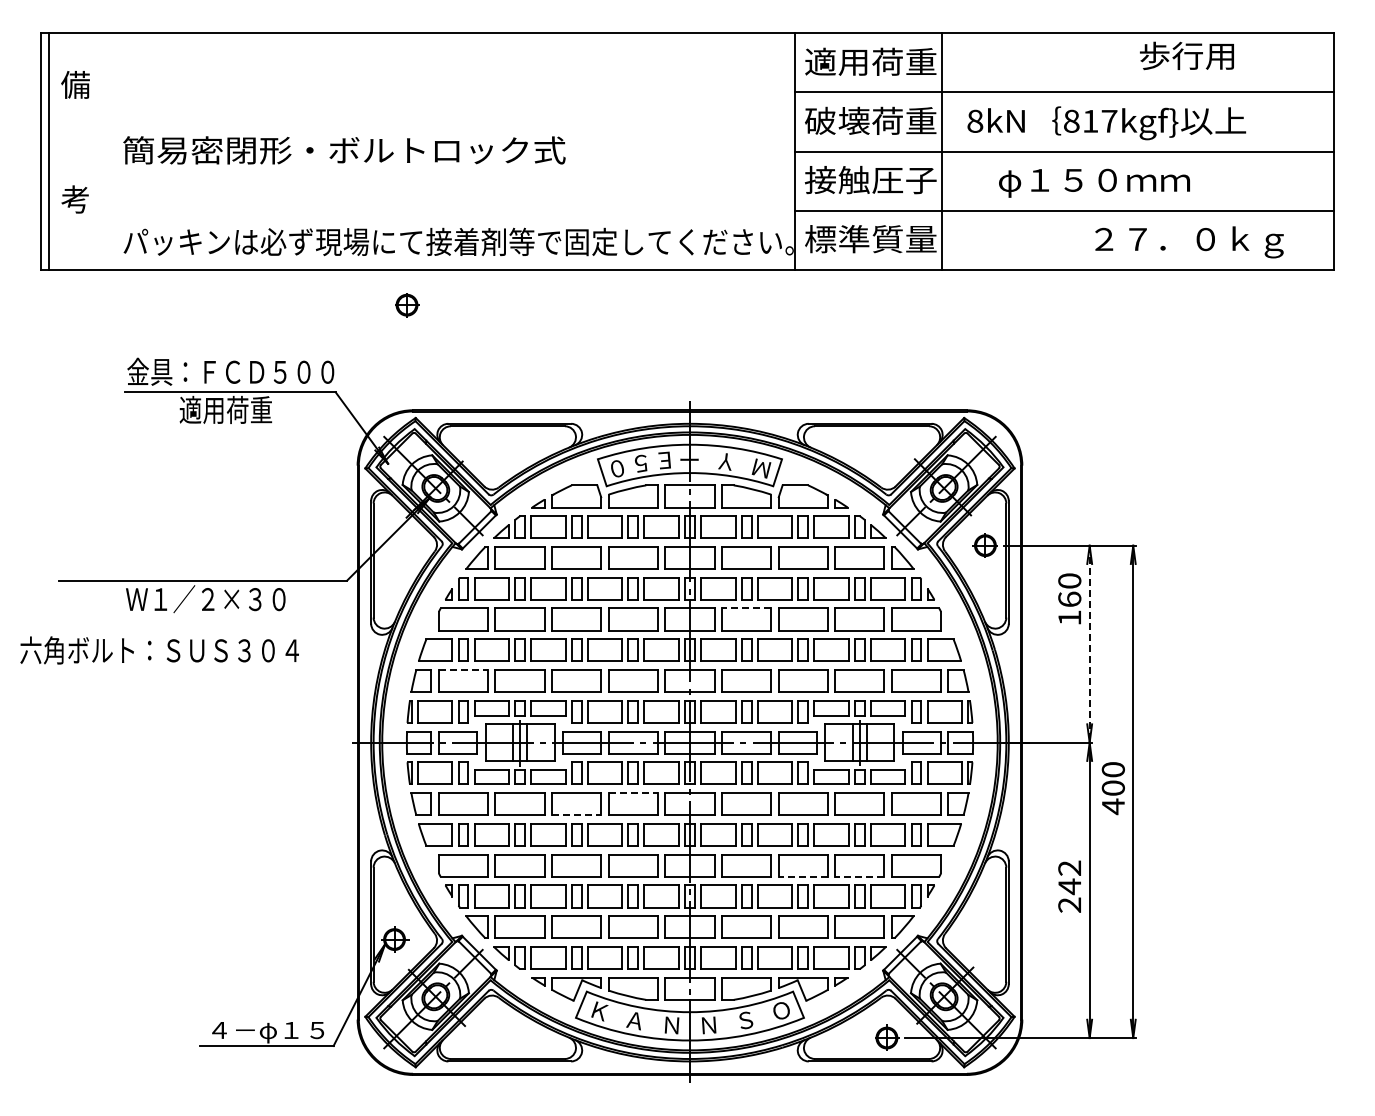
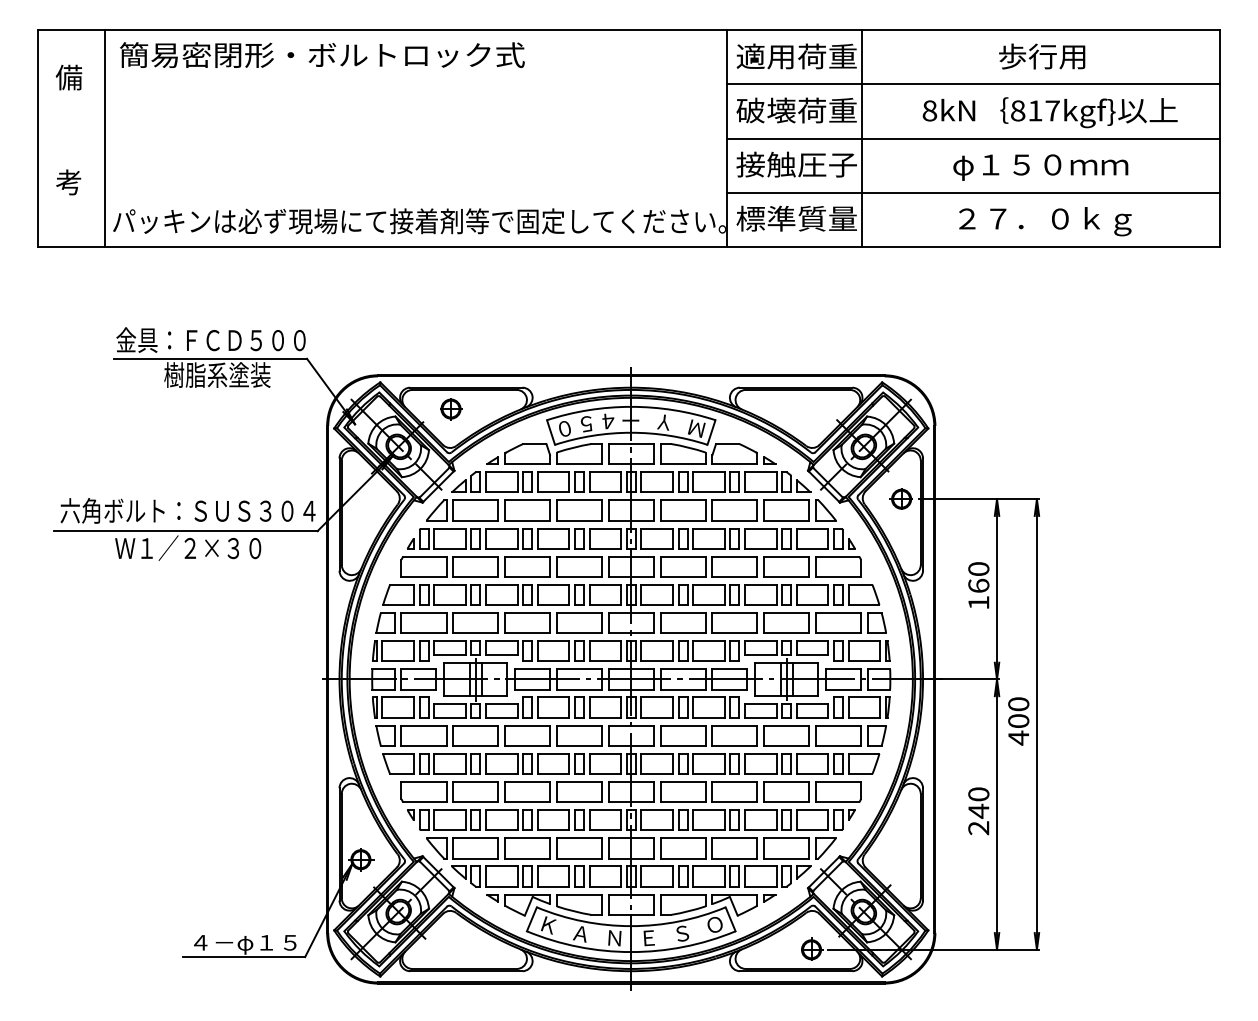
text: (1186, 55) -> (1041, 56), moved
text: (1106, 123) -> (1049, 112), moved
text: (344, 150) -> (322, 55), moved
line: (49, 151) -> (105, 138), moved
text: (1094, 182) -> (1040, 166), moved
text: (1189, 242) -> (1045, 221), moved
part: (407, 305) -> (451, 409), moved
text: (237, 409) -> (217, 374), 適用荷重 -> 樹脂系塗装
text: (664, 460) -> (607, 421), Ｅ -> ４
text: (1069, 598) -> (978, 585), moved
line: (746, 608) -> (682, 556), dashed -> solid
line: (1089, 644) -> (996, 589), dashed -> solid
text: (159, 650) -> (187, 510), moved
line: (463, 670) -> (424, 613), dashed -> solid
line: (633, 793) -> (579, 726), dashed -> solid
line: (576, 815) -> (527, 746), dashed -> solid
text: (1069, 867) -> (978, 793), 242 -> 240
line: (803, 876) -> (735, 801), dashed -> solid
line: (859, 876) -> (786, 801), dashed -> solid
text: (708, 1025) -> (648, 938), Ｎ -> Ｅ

##############################

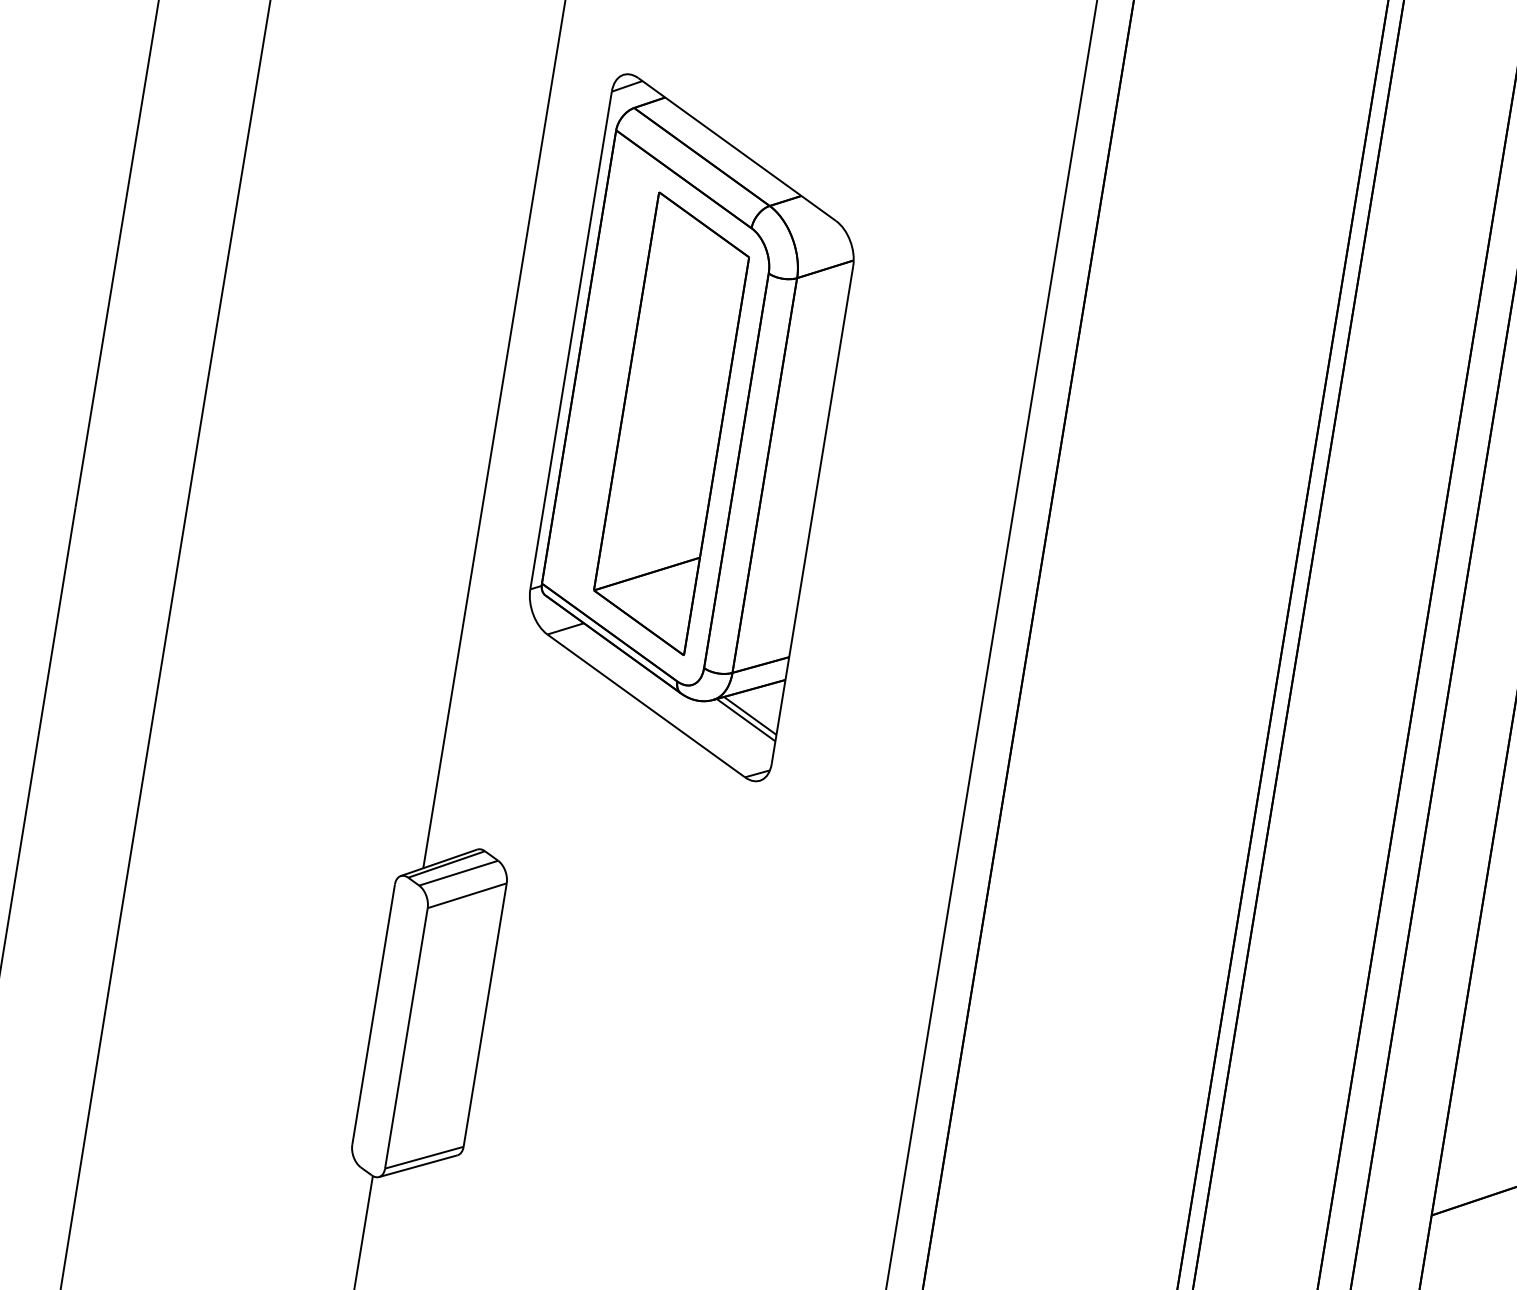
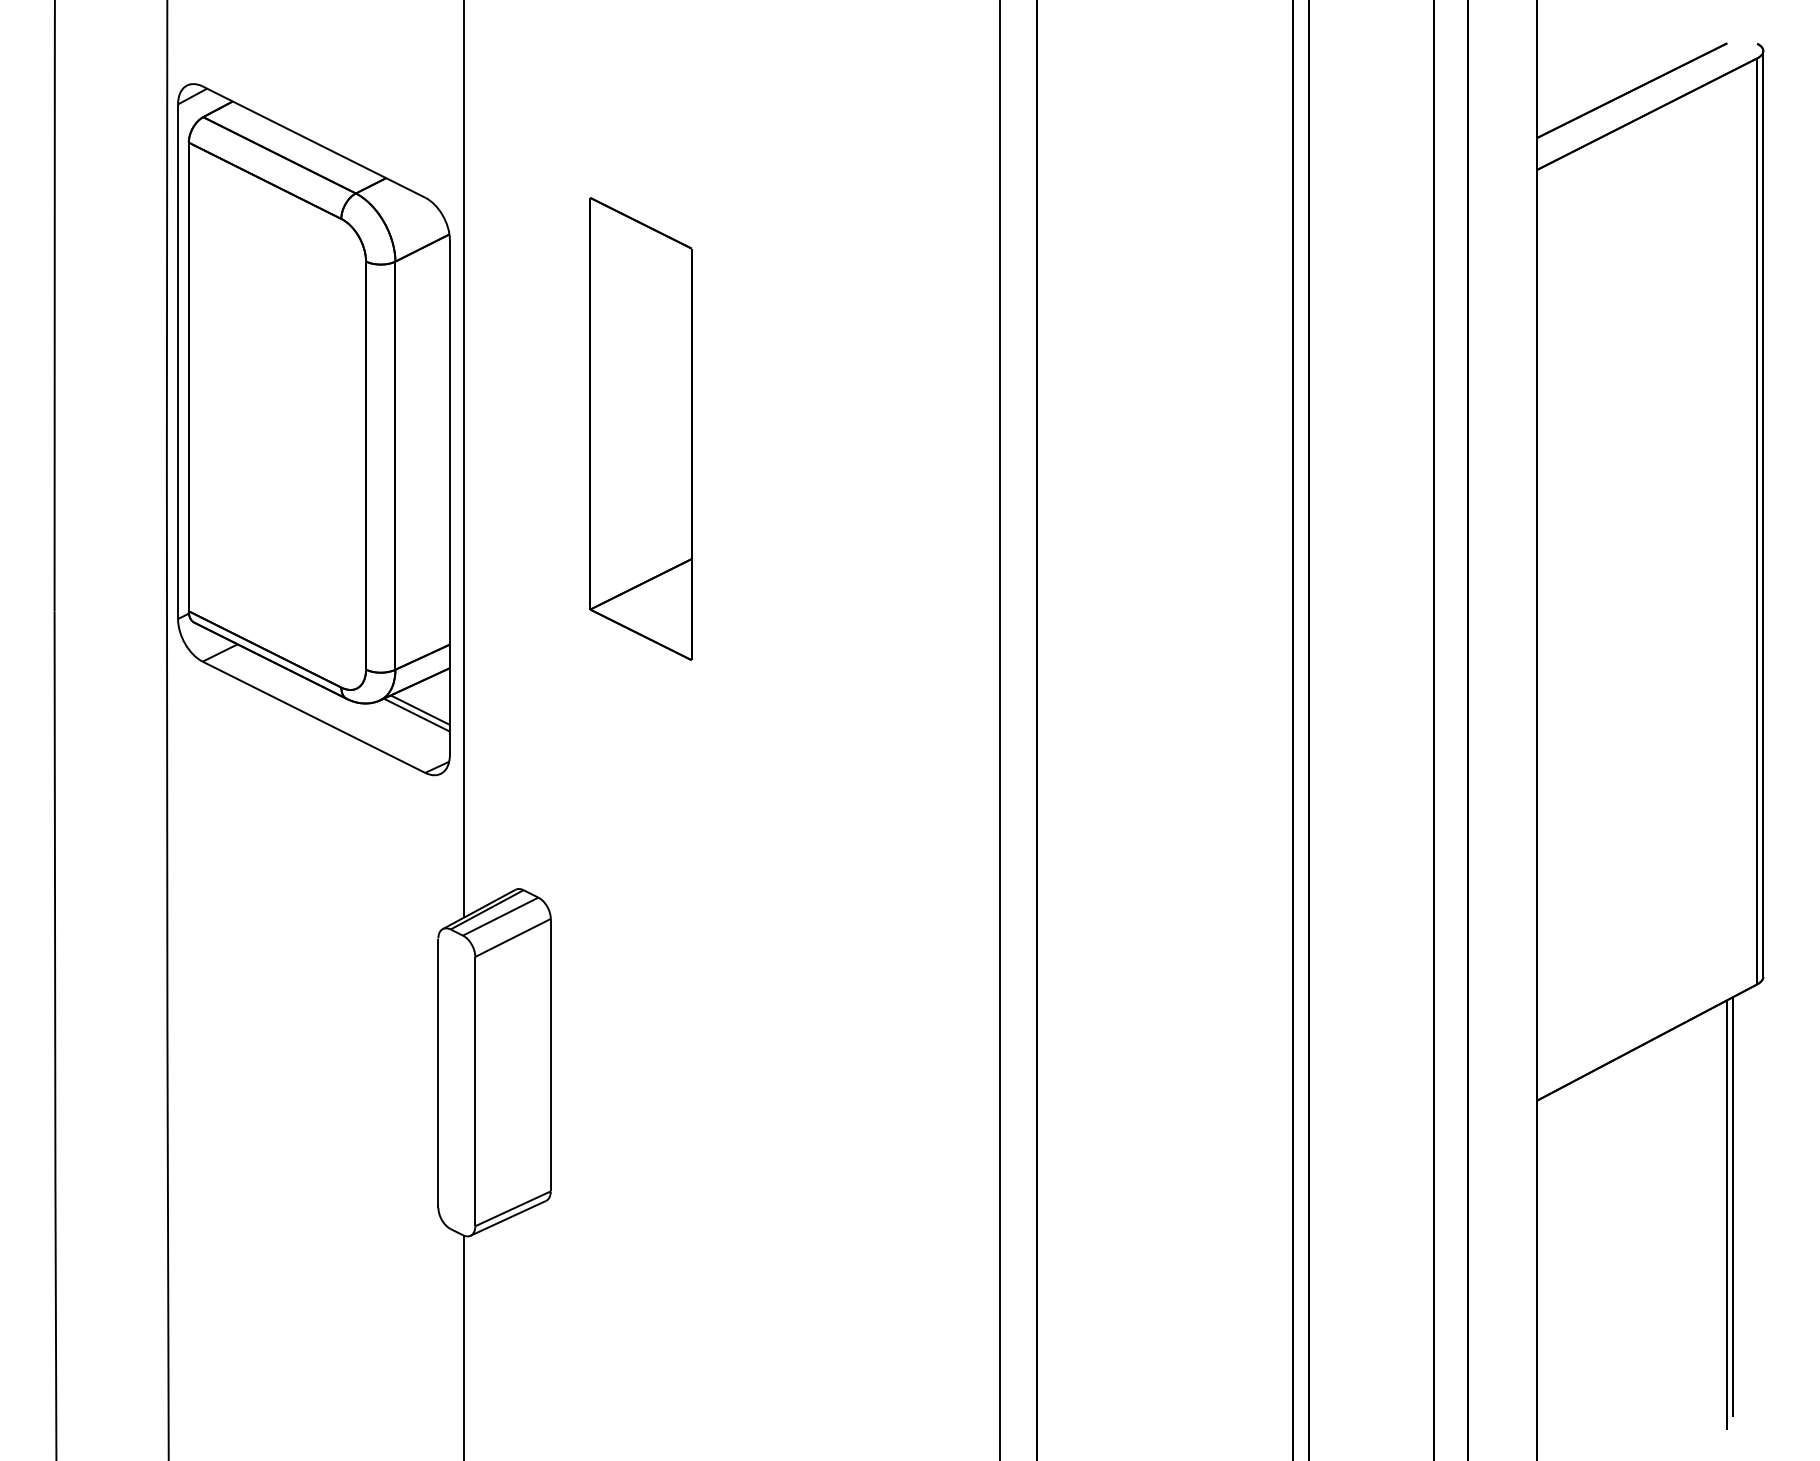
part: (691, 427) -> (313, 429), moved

##############################

> _Activity_
Scan the data above and copy each line containing the word "moved".

> _Output below_
text: (1186, 55) -> (1041, 56), moved
text: (1106, 123) -> (1049, 112), moved
text: (344, 150) -> (322, 55), moved
line: (49, 151) -> (105, 138), moved
text: (1094, 182) -> (1040, 166), moved
text: (1189, 242) -> (1045, 221), moved
part: (407, 305) -> (451, 409), moved
text: (1069, 598) -> (978, 585), moved
text: (159, 650) -> (187, 510), moved
part: (691, 427) -> (313, 429), moved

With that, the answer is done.